Effects of IL-10-treated moC on antigen-specific priming of naive T-cells. (A) moC were differentially treated (left panel) and pulsed with Melan-A peptide. They were then used to prime naive CD8⁺ T-cells. After 10 days of culture using IL-21, IL-7, and IL-15, MHC-multimer⁺ cells were determined and phenotypically characterized. T-cells were then restimulated with peptide-pulsed moC and MHC-multimer⁺ cells were re-evaluated 7 days later. Right panels depict the cell expansion in absolute numbers. (B) Summary of three different experiments from different donors.

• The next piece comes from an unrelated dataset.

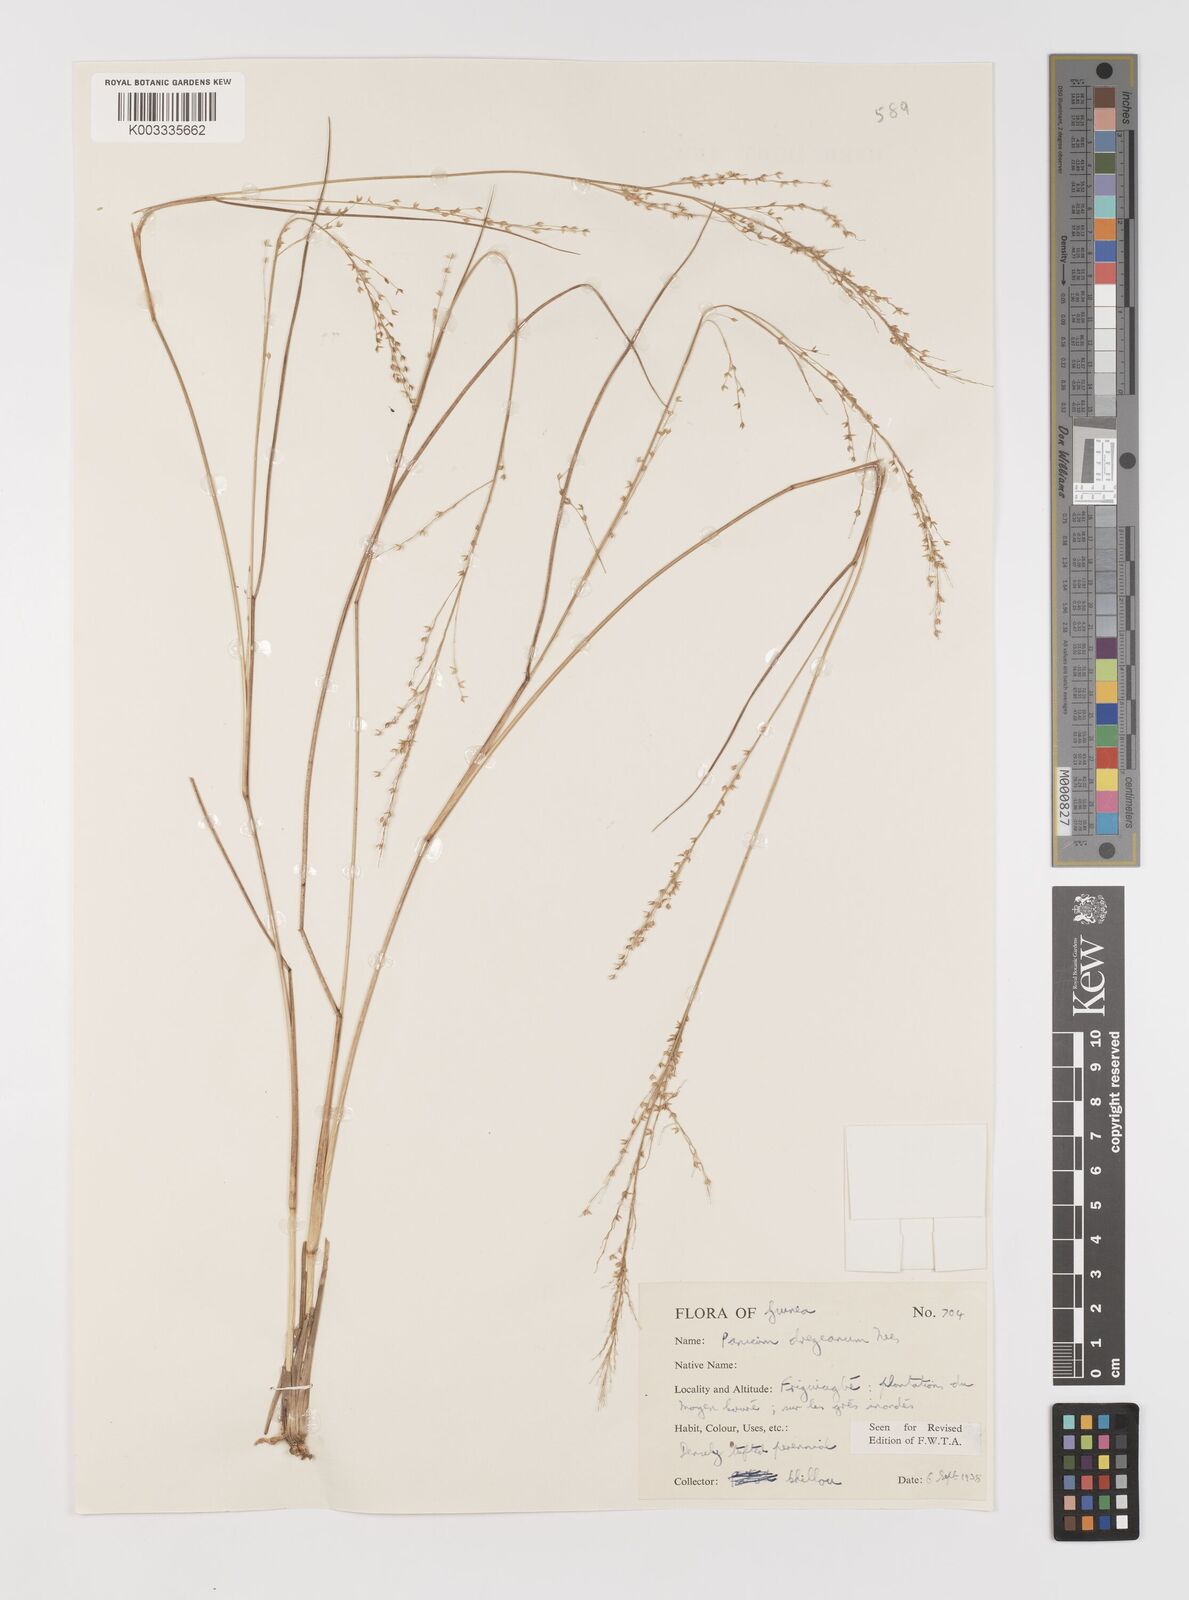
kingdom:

Depending on the cell numbers available (number of APC and number of naïve T-cells), experiments were set up in 1–4 parallel wells. The left panel shows the absolute numbers of antigen-specific (MHC-multimer+) cells per well after 10 days of expansion (based on the precursor frequency the starting cell number in each well varies between 20 and 200 cells). The middle panel summarizes MFI-values for CD62L of the resulting MHC-multimer⁺ cells. The right panel shows the ratio of the CD62L MFI of specific vs. non-specific CD8+ cells within the same sample.